Imagine you're managing stock for a limited-edition sneaker drop (like the latest Nike collaboration). States represent inventory levels (0 to 10 pairs). Actions are ordering 0, 1, or 2 pairs. Rewards come from sales minus holding costs. This MDP is small (11 states) but interesting because it models real-world supply-demand dynamics.

Large MDP Example: Social Media Engagement Optimization

Consider a content creator on YouTube trying to maximize watch time. States could be combinations of video topic, time of day, and audience mood (10 topics × 24 hours × 5 moods = 1200 states). Actions are choosing a video style (tutorial, vlog, review). Rewards are watch time. This large MDP reflects how algorithms like YouTube's recommendation system work.

Solving MDPs with Value Iteration and Policy Iteration

Both algorithms find the optimal policy. Value iteration updates the value function until convergence; policy iteration alternates between policy evaluation and improvement.

Defining Convergence

You might define convergence as when the maximum change in value across states is less than a threshold (e.g., 1e-6).
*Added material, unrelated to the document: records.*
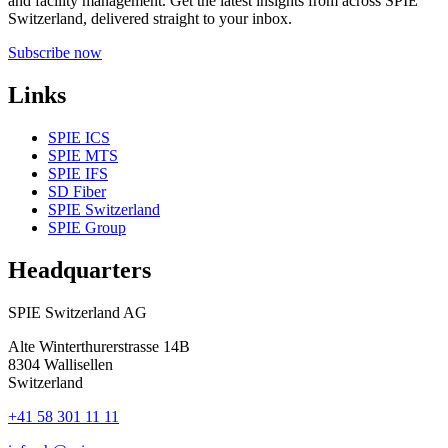
and facility management. Get the latest insights from across SPIE
Switzerland, delivered straight to your inbox.
Subscribe now
Links
SPIE ICS
SPIE MTS
SPIE IFS
SD Fiber
SPIE Switzerland
SPIE Group
Headquarters
SPIE Switzerland AG
Alte Winterthurerstrasse 14B
8304
Wallisellen
Switzerland
+41 58 301 11 11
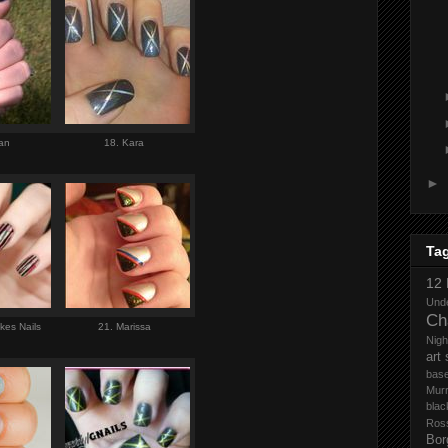
gan
18. Kara
►
Ta
12 
Und
Ch
kes Nails
21. Marissa
Nigh
art
base
Mur
blac
Ros
Bor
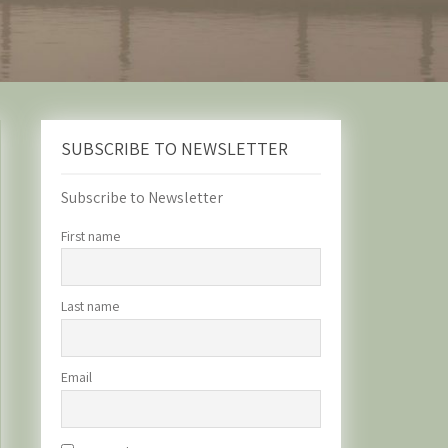
SUBSCRIBE TO NEWSLETTER
Subscribe to Newsletter
First name
Last name
Email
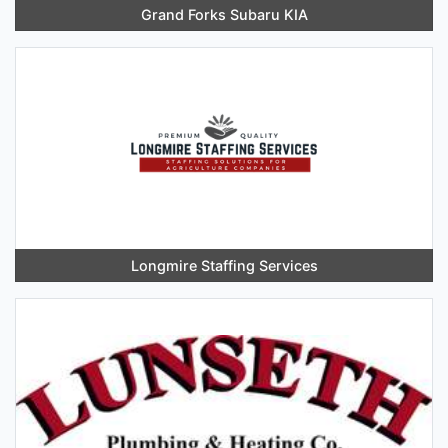
Grand Forks Subaru KIA
Longmire Staffing Services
For the small MDP, value iteration converges in about 50 iterations; policy iteration in 3-5 iterations. For the large MDP, value iteration may take 200+ iterations, while policy iteration still converges in fewer than 10 iterations—but each iteration is more expensive.

Why Does Policy Iteration Converge Faster?

Policy iteration directly improves the policy, leading to fewer overall iterations. However, each policy evaluation requires solving a system of linear equations. In practice, for small MDPs, both are fast; for large MDPs, value iteration may be simpler to implement but slower to converge.

Reinforcement Learning: Model-Free MDP Solving

Now, pick your favorite RL algorithm—Q-learning or SARSA are common choices. Since you don't know the transition probabilities or rewards, the agent must explore.

Exploration Strategies: Epsilon-Greedy vs. UCB

Epsilon-greedy (e.g., epsilon=0.1) is simple: 10% of the time, take a random action. Upper Confidence Bound (UCB) selects actions based on uncertainty, often leading to faster convergence. In our inventory MDP, epsilon-greedy works well; for the social media MDP, UCB might better handle the large state space.

Performance Comparison

With a known model, value and policy iteration find the exact optimal policy. RL algorithms find near-optimal policies after sufficient training—often requiring thousands of episodes for the large MDP. The gap highlights the value of model-based methods when the model is available.

Practical Tips for Your Analysis Writeup

Your analysis (max 8 pages) should include graphs of convergence (e.g., value function change per iteration) and a table comparing iteration counts. Use clear labels and avoid tiny fonts. Discuss why you defined convergence as you did and how state size affected performance.

Connecting to Trends: AI in 2026

In 2026, reinforcement learning powers autonomous vehicles and real-time bidding systems. Your assignment mirrors these applications—small MDPs for simple tasks (like parking a car) and large MDPs for complex ones (like navigating a city). Understanding convergence trade-offs is crucial for deploying RL in production.

Conclusion

By designing two MDPs and solving them with value iteration, policy iteration, and RL, you gain hands-on experience with core concepts of sequential decision-making. Focus on clear analysis and original MDPs—avoid copying grid worlds. Good luck with CS7641 Assignment 4!